══ Given data
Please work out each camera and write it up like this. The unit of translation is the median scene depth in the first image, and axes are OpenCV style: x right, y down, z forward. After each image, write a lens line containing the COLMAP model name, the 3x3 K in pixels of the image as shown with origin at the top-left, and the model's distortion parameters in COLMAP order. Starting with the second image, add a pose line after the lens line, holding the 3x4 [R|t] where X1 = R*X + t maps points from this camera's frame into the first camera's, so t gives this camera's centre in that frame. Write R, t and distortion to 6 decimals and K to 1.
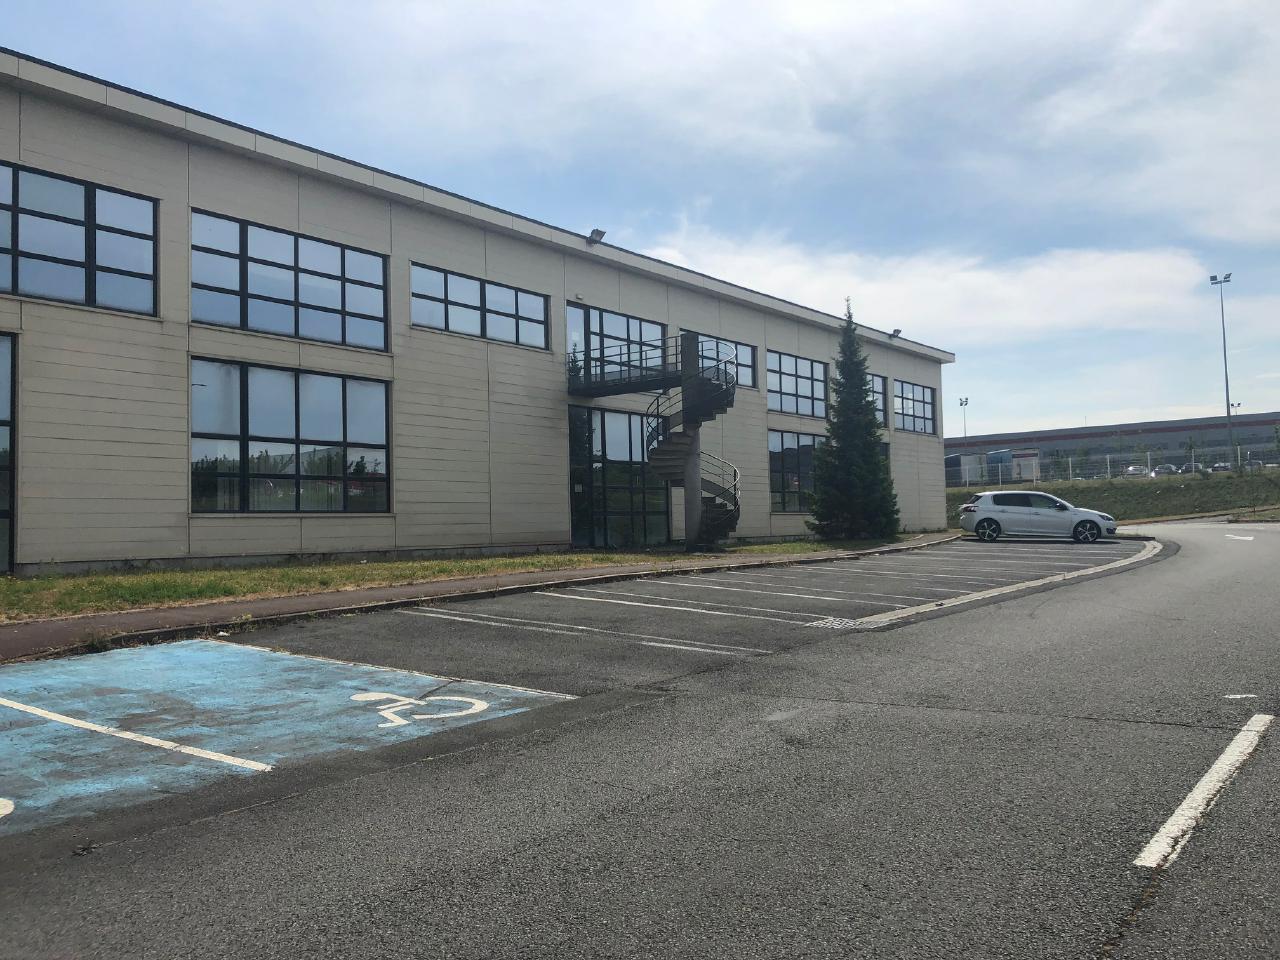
lens RADIAL K [[1075.9, 0, 642.0], [0, 1075.9, 417.9], [0, 0, 1]] dist [-0.073180, 0.159689]
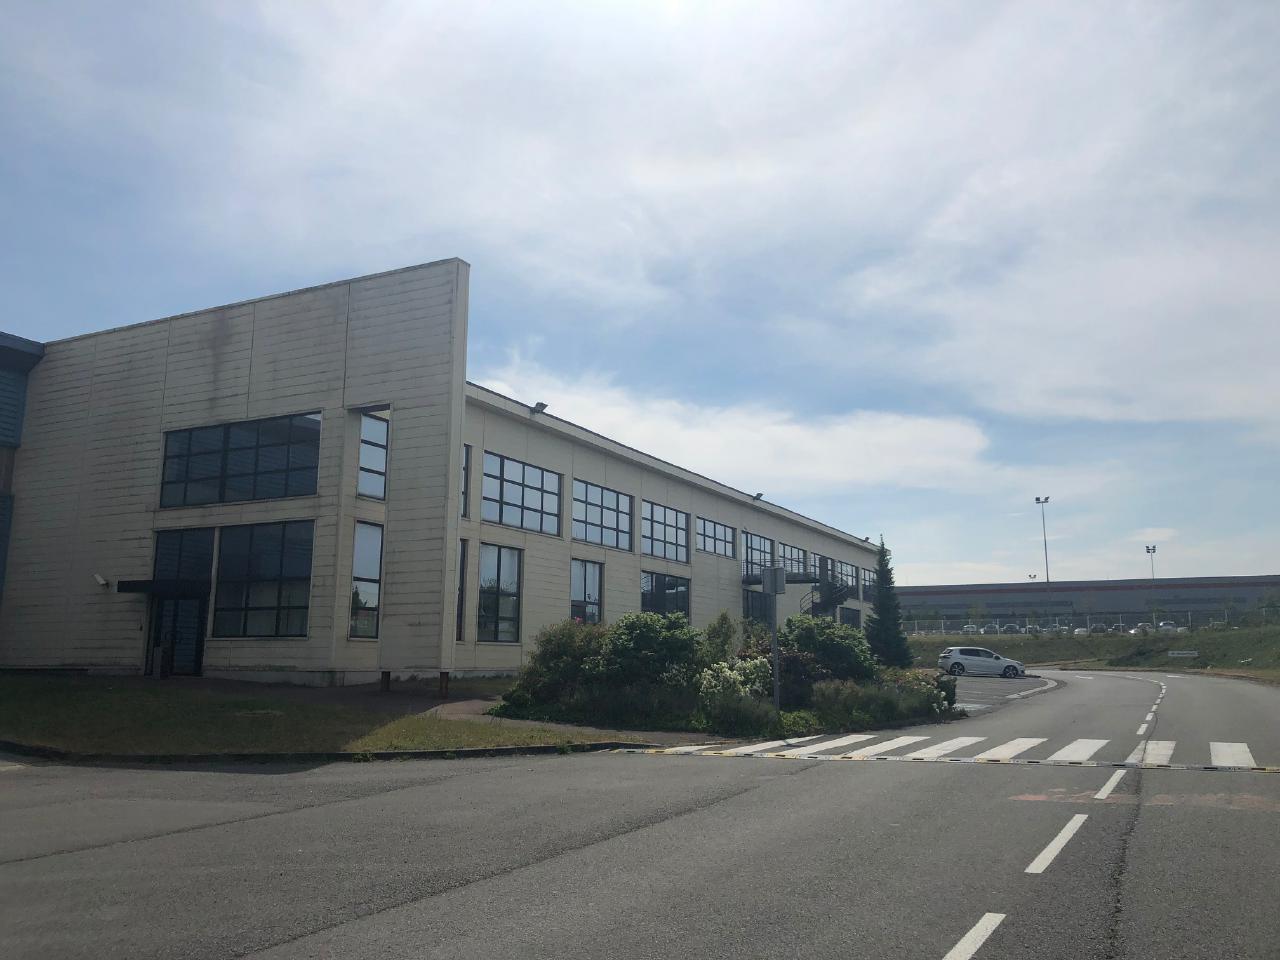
lens RADIAL K [[1036.5, 0, 640.0], [0, 1036.5, 480.0], [0, 0, 1]] dist [0.133595, -0.000313]
pose [[0.983893, 0.060795, 0.168100, -0.280204], [-0.049794, 0.996380, -0.068907, -0.033866], [-0.171681, 0.059427, 0.983359, -0.364085]]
════
Rewrite the listing with "median" renamed to "mean" and everything else unchanged, and leave the pictures out of your answer.

Please work out each camera and write it up like this. The unit of translation is the mean scene depth in the first image, and axes are OpenCV style: x right, y down, z forward. After each image, write a lens line containing the COLMAP model name, the 3x3 K in pixels of the image as shown with origin at the top-left, and the model's distortion parameters in COLMAP order. Starting with the second image, add a pose line after the lens line, holding the 3x4 [R|t] where X1 = R*X + t maps points from this camera's frame into the first camera's, so t gives this camera's centre in that frame. Write R, t and distortion to 6 decimals and K to 1.
lens RADIAL K [[1075.9, 0, 642.0], [0, 1075.9, 417.9], [0, 0, 1]] dist [-0.073180, 0.159689]
lens RADIAL K [[1036.5, 0, 640.0], [0, 1036.5, 480.0], [0, 0, 1]] dist [0.133595, -0.000313]
pose [[0.983893, 0.060795, 0.168100, -0.280204], [-0.049794, 0.996380, -0.068907, -0.033866], [-0.171681, 0.059427, 0.983359, -0.364085]]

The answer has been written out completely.